• _TASK GOAL_
An exact copy of the entries is required, with every image omitted.

════════

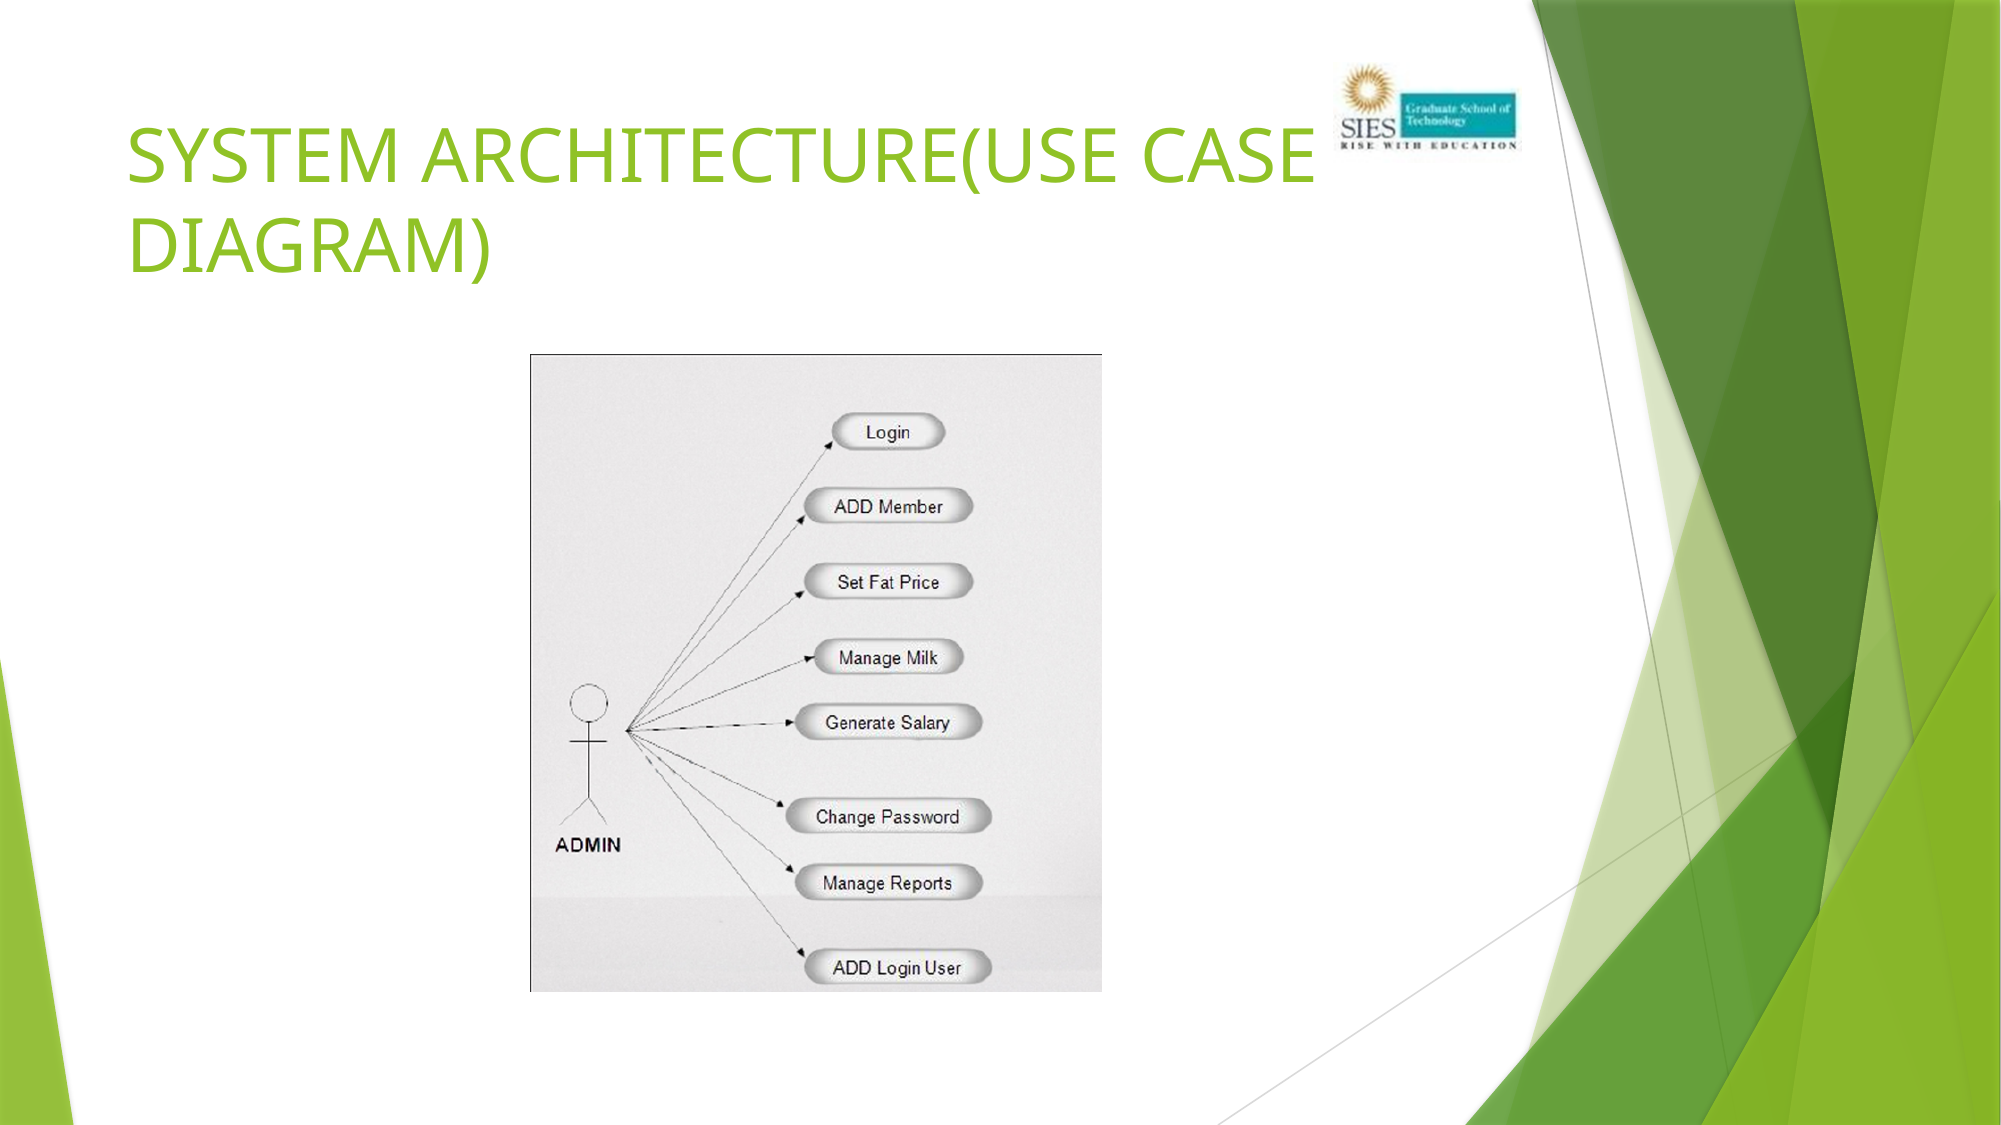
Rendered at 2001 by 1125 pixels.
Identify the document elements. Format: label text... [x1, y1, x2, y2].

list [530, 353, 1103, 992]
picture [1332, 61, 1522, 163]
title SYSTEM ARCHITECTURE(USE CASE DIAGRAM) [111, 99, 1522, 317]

════════

• _ANSWER TO THIS EXERCISE_
Rendered at 2001 by 1125 pixels.
Identify the document elements. Format: label text... [x1, y1, x2, y2].

list [530, 353, 1103, 992]
picture [1332, 61, 1522, 163]
title SYSTEM ARCHITECTURE(USE CASE DIAGRAM) [111, 99, 1522, 317]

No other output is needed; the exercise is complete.